Why do we do something? Fun? Money? An endless sense of responsibility? I can imagine using those three reasons to become a journalist. But they’re also the reasons I could never become one. (Not that anyone’s offering.)
As a child I hated journalists. I swore blind that I’d never become a journalist (or a politician). But in recent years, I’ve looked at journalism a little differently.
Sure, I Guess Journalism Can Be Fun
Journalism is just writing, after all. And it all depends on what you write. Sure, I’d love to write about games all day. But when does fun become something else? When you’re told to do it.
Perhaps I’m just contrary, but the idea of someone telling me to do something is draining. If I wanted to do it, I’d have already done it by now! I’m neither built to carry my own schedule nor capable of obeying orders. It took me forever to write a blog post for Laura when she asked.
Let’s just say, I’d have to be a damned good writer for an editor to keep paying me for zilch.
I’m a Bit of a People Pleaser
Others might call me a sheep. I call myself a sponge. I have no control over how my opinions change when someone tells me something. Like Mass Effect: Andromeda. It’s why I don’t read reviews anymore.
But there’s the other aspect. Where I actively panic when people don’t agree with me. I’m constantly second-guessing every opinion I have, even though I believe in it from deep within my gut. If I’m writing a review, I refuse to talk about it before I’ve got it posted.
Sure, traditional journalists don’t have to deal with comments underneath and they dictate opinions. But they have editors who do comment and insist you change things. And I’d either panic or lash out. Either of which would be career killers right there.
If I was a journalist, I’d want to be unswayed by anything but the facts. I’d want to be assertive and I’d want to be the one to dictate others’ opinions. Which are not properties I possess, as much as I wish I did.
I’d Never Survive
Seriously, I take my hat off to journalists who write because they have a moral compass that tells them the world needs to know. They’re the ones who put themselves in danger to show the world the secret wrongdoings of those who are supposed to protect us.
Now, I don’t have to just mean war reporters. But they risk death and mental illness daily. I also mean those who fight to expose corruption at the hearts of Governments. The ones to dig for the right reasons. They’re the reporters who disappear to become conspiracy theory fodder. Or are just ruined.

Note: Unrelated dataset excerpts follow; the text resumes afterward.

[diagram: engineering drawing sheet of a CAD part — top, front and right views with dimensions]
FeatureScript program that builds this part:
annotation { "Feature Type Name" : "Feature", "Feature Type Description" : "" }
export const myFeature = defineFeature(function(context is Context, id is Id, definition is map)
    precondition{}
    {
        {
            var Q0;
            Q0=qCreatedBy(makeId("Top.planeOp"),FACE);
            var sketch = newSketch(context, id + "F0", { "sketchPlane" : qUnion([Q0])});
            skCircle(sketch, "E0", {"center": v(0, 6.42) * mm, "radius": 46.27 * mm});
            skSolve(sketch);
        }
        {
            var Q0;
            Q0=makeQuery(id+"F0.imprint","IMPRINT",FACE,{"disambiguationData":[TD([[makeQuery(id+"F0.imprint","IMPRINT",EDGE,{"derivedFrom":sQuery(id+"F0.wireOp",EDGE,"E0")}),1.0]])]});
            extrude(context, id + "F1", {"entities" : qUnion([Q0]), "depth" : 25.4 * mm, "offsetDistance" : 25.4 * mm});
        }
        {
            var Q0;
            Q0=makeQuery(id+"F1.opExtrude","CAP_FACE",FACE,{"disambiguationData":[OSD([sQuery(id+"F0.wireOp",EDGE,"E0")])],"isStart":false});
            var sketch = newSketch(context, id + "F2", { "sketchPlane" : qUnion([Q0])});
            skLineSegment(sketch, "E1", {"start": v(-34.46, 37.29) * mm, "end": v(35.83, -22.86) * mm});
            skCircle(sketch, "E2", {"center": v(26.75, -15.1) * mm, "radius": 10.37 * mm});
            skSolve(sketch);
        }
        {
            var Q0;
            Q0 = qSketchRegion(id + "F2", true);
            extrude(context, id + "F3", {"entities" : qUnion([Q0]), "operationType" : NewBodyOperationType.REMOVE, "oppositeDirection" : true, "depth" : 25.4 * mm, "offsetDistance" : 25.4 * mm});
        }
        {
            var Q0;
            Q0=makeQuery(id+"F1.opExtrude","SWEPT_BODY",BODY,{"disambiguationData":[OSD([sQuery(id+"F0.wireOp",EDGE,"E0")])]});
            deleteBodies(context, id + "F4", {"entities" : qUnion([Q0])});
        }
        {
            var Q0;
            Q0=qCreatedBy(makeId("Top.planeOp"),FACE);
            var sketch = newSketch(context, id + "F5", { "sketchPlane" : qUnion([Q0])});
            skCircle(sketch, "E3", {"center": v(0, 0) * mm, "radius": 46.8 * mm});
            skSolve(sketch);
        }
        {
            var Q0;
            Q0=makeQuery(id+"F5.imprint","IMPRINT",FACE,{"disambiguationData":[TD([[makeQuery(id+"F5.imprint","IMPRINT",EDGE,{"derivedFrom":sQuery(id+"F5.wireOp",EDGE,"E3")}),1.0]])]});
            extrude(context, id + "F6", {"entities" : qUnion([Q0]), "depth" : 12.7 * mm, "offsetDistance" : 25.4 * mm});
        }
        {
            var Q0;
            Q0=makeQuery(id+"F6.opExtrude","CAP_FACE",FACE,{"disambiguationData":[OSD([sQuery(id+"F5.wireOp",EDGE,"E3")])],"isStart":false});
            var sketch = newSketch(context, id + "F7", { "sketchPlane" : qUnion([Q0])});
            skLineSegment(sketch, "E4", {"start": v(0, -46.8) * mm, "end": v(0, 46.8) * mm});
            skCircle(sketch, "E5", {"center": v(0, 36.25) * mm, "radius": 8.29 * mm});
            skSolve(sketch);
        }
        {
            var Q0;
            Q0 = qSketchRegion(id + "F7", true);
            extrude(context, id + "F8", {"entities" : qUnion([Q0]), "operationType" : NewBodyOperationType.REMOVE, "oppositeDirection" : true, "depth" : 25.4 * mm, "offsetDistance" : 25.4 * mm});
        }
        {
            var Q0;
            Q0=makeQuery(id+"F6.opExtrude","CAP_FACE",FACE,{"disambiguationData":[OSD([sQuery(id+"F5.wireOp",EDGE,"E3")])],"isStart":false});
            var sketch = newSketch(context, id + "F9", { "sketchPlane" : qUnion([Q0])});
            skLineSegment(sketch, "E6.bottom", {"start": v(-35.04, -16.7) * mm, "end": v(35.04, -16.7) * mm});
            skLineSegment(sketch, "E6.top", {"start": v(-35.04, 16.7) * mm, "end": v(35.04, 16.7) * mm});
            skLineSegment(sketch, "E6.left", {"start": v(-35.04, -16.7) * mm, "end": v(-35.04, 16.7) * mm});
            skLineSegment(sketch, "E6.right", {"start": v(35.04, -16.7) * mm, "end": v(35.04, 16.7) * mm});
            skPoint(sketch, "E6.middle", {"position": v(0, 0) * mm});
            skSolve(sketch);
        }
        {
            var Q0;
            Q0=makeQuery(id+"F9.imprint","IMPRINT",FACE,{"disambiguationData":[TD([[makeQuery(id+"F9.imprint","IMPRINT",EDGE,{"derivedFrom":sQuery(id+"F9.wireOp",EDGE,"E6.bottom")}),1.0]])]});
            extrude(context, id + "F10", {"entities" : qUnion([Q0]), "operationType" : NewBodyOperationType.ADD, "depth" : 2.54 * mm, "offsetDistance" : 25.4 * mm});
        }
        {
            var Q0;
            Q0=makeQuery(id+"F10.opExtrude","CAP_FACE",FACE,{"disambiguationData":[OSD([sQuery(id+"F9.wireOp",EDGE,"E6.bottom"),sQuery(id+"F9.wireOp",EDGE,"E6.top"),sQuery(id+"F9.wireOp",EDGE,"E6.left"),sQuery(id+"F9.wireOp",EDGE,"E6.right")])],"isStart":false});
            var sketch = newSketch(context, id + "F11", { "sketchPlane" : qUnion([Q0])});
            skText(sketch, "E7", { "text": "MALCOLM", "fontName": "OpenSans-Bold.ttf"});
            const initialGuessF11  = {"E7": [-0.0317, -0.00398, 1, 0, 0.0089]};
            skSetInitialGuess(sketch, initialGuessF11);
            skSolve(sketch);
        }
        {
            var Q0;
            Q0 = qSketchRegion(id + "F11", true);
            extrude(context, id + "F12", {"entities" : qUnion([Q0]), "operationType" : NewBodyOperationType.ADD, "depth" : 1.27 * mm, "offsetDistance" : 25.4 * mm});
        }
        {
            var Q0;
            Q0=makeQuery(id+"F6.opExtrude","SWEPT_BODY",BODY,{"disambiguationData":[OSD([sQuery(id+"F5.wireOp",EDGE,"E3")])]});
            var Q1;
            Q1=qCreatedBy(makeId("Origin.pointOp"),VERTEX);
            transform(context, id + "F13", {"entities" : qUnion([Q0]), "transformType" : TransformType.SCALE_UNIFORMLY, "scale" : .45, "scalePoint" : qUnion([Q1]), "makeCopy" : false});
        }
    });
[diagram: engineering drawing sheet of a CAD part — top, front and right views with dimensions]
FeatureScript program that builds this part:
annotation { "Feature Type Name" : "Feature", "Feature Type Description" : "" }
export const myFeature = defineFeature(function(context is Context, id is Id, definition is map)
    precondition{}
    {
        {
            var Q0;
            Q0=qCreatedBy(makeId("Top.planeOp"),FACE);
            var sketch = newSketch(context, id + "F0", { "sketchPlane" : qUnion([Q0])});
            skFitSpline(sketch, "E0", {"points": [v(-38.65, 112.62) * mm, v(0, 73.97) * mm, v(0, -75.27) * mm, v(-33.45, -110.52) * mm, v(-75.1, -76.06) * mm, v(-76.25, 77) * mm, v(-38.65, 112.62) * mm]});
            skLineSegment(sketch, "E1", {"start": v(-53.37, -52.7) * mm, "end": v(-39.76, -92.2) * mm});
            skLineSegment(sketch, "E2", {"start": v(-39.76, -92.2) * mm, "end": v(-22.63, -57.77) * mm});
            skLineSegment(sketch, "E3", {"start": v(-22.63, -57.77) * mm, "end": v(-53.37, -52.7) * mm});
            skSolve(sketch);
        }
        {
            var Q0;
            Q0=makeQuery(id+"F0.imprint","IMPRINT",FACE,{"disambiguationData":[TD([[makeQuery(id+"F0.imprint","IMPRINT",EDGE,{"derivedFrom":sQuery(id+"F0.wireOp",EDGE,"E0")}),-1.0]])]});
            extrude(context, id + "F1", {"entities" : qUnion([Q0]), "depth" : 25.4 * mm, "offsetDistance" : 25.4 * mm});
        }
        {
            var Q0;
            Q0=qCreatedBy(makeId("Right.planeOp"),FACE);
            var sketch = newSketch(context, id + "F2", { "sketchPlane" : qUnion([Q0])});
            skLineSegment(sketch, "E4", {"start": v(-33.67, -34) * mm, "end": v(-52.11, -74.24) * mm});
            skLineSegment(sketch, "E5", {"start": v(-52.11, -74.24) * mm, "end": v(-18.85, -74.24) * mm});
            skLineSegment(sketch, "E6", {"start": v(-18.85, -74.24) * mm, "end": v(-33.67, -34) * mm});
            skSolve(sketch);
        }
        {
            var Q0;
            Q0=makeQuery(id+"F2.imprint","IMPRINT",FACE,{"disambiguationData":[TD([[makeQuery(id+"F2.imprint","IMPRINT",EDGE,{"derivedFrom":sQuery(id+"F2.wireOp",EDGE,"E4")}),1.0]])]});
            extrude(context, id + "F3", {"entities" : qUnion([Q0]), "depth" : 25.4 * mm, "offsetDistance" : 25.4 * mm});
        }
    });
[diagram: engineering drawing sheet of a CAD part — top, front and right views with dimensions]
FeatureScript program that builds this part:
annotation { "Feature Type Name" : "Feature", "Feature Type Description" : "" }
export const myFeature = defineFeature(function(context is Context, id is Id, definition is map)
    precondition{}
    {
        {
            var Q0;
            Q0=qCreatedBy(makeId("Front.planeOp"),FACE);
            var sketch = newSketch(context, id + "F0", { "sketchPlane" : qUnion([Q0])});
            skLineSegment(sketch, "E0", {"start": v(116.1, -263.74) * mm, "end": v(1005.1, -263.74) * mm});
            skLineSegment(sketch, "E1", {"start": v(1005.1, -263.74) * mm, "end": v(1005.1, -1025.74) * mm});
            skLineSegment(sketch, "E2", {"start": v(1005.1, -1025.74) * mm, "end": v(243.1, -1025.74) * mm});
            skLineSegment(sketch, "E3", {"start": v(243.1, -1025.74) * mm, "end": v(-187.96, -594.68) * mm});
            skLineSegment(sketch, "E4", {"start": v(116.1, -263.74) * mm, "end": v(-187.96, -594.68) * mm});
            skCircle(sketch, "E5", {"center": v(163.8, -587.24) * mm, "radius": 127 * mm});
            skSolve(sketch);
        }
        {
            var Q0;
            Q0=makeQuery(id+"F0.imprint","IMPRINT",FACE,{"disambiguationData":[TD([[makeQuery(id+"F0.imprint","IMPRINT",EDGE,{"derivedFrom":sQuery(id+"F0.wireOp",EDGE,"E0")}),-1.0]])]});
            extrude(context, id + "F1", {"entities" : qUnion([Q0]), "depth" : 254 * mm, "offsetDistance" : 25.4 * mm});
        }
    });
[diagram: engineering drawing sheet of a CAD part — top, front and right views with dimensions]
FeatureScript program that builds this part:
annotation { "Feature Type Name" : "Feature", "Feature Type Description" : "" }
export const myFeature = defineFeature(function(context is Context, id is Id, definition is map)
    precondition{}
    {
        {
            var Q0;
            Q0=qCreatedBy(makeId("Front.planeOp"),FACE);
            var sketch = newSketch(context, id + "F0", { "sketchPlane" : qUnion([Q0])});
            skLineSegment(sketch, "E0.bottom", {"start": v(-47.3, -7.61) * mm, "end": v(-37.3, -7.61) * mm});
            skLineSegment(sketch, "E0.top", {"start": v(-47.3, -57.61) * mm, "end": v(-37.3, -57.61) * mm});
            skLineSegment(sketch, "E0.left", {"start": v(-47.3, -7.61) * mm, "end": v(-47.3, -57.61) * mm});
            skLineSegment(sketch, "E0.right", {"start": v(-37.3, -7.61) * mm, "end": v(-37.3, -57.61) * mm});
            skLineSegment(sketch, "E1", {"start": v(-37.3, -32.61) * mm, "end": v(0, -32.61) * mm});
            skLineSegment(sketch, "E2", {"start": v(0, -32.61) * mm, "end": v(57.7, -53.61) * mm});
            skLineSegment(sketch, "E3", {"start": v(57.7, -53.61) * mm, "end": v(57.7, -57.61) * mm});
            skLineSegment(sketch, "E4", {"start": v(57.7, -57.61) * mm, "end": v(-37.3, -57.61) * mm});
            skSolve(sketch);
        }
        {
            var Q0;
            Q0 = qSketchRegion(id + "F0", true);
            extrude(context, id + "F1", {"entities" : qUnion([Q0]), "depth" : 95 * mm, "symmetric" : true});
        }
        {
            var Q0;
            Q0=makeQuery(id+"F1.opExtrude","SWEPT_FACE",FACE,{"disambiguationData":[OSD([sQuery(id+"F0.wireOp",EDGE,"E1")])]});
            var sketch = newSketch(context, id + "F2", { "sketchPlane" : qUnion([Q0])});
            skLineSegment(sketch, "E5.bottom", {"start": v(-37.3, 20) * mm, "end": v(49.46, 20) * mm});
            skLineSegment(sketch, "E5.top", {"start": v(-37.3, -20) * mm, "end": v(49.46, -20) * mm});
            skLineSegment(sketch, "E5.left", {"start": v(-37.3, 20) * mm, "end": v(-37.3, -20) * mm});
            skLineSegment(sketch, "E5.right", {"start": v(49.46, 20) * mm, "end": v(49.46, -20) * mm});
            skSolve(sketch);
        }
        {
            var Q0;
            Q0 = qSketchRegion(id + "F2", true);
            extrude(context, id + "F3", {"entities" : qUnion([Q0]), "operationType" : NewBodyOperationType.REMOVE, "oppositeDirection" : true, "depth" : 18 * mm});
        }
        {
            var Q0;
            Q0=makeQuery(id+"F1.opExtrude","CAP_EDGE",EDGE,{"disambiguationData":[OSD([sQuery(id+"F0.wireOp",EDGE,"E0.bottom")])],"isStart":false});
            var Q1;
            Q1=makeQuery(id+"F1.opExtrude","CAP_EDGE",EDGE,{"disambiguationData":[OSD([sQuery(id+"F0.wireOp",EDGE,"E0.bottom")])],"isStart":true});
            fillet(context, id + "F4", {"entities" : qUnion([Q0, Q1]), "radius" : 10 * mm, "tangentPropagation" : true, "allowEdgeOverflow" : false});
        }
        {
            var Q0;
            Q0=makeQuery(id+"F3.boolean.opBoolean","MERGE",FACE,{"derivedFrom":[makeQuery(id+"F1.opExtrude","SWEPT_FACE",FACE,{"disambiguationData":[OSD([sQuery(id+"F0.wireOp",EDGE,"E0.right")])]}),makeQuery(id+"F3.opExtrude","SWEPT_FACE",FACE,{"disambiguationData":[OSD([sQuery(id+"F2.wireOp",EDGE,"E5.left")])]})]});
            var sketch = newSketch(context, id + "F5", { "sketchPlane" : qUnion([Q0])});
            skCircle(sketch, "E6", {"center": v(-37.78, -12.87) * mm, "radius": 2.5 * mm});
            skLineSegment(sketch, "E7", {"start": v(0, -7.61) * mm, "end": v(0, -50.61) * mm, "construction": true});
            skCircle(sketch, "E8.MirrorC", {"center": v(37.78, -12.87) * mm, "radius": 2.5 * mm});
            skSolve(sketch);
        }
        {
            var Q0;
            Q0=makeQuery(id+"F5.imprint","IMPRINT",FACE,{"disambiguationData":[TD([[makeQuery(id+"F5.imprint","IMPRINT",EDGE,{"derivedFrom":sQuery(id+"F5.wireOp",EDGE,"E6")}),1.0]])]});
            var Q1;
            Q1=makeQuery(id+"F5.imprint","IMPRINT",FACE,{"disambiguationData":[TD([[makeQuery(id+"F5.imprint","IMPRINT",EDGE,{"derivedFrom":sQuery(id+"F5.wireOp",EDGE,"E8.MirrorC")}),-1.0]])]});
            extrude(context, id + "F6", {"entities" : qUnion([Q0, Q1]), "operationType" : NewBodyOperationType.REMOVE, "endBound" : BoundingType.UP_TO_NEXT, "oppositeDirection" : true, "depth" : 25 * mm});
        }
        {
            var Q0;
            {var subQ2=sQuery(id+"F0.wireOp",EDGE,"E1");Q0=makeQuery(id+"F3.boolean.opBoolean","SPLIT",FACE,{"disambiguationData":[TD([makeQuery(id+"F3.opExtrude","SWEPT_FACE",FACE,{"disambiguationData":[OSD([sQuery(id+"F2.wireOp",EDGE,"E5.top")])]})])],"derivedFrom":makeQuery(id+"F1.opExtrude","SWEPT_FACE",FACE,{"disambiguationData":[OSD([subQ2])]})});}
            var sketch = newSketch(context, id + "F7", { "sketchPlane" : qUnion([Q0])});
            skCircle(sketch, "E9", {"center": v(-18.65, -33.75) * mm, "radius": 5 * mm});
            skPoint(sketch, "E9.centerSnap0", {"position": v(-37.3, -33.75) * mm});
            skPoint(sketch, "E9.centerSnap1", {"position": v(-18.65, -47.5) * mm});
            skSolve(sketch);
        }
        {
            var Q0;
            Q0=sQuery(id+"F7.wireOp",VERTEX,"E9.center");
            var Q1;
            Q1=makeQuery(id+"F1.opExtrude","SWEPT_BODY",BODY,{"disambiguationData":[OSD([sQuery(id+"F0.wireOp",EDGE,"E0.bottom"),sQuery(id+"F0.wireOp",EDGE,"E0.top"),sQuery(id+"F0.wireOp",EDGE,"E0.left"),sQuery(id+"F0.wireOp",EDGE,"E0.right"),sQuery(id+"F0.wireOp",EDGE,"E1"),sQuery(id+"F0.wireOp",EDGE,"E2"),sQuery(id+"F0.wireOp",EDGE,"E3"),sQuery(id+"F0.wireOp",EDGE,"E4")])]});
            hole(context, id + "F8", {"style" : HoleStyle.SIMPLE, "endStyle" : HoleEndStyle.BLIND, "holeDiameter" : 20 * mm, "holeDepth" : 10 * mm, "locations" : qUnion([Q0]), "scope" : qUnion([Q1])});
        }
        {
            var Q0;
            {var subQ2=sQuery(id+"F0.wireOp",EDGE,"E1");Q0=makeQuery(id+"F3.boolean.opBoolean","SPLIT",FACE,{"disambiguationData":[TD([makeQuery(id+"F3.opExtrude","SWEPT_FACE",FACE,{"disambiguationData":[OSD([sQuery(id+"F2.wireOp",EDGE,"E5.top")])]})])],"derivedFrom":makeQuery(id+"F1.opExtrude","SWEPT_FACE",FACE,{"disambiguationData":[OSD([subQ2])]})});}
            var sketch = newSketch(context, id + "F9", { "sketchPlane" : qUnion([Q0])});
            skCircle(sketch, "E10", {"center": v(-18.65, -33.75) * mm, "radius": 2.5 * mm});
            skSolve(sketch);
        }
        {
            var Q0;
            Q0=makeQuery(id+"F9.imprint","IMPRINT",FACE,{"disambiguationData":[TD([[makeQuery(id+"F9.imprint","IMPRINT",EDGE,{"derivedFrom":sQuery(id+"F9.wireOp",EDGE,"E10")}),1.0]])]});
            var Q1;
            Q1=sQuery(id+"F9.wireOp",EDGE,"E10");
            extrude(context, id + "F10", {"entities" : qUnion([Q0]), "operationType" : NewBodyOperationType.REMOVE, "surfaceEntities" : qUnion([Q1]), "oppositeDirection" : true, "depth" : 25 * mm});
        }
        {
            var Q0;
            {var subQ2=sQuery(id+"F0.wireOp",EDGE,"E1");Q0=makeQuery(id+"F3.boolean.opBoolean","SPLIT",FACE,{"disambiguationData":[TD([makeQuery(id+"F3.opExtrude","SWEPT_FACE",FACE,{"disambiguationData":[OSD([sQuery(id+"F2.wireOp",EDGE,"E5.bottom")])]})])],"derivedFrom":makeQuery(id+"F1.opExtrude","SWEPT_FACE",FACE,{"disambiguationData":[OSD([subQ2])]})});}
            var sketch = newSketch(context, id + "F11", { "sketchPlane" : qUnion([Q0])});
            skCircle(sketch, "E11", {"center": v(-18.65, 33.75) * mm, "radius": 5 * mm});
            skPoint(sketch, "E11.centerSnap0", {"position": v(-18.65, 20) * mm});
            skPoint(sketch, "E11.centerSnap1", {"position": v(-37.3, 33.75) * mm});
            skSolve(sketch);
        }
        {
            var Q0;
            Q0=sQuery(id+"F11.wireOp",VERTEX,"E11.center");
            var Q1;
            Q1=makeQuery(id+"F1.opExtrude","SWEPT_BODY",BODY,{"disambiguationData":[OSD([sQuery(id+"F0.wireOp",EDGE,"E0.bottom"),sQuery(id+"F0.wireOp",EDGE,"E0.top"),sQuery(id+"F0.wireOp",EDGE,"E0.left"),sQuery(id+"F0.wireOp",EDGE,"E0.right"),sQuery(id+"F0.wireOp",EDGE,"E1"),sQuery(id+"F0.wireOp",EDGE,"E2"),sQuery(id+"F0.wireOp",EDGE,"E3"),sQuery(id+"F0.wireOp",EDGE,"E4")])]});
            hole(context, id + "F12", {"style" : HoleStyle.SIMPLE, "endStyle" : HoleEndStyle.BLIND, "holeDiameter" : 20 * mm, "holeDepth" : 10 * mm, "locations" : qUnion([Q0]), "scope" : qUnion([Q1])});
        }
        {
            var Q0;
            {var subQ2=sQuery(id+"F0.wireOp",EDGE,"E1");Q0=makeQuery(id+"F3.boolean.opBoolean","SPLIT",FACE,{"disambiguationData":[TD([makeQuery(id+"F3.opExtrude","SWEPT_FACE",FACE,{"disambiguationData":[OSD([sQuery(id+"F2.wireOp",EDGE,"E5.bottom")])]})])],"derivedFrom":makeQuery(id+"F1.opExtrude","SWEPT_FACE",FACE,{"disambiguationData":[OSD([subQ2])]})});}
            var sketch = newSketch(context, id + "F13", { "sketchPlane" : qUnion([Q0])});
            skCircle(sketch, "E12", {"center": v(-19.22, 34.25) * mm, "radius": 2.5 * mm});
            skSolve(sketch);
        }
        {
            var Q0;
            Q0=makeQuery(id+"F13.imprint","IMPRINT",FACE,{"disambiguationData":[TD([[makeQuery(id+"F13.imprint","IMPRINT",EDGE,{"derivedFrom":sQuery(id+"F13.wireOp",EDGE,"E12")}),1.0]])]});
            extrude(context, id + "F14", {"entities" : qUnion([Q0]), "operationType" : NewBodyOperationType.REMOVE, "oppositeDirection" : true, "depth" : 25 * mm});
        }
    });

Here are two examples of those exceptional humans who went out of their way to make a difference for those without voices:
Multi-award-winning Marie Colvin is the first who comes to mind. She was an inspirational woman who reported on some of the worst atrocities in living memory. And died in her attempts to expose the murder of Syrian civilians at the hands of their own government.
And the photographer Kevin Carter, who won a Pulitzer for his famous photograph The Vulture and the Little Girl. Sadly, he too died in the line of duty. After seeing such horrors, he ended his own life. Just as much a victim of his job as Colvin.
How on earth could I dare to be a journalist when there are people out there making a difference? If I was a journalist, I’d have to be the kind who ruined themselves for it or I’d never be able to live with myself.
But I’m not that kind of person.
I Used to Hate Journalists
Sure, I hate some. I recently found out that they don’t have to be unbiased. But as with anyone, we all have different opinions. My opinions happen to differ greatly to those voices in the traditional media. Maybe that’s because I’m not their target audience. I don’t think anyone in my generation is.
But I don’t hate all journalists. Just as I’m trying to unlearn my hatred for all politicians.
When done right, journalists are the mouthpiece of the people. They see things we the public don’t have access to. We need them to help us make a balanced judgement about situations. It’s only when you mistake them for being unbiased that you come unstuck. There are humans typing those articles.
Roll Call of Things I’d Change if I was King of Journalism
Now, this post might seem overly positive about journalists, but I’ve still got my (major) problems with the way many operate.
- Paparazzi. They’re monsters. Well, maybe that’s an exaggeration but they actively ruin famous people’s lives for what? Money? They literally do more harm than good.
- Scapegoats. As long as there have been humans, there have been scapegoats. Remember the witch hunts of throughout history? Or McCarthyism of the 40s and 50s? And it’s not stopped. Remember, the media picks and chooses what we should be scared of.
- Weaponised Emotive Language. Words are powerful and journalists abuse them like workhorses. Next time you watch the news, listen to how they frame a murder victim. Were they young, beautiful and innocent?
- ‘Year of the Shark’. Slow news weeks lead to journalists or their editors deciding to create new frenzies. Remember, they don’t have to lie, they just have to take a small problem and make it sound like a big one.
Journalism is one of those jobs where anyone with a keyboard or a camera can try their hand. But should they? I know I shouldn’t. I know the paparazzi shouldn’t.
But the inspirational people like Colvin and Carter have proven that there is a right way to use journalism. And they’re the ones who prove not just anyone can do it.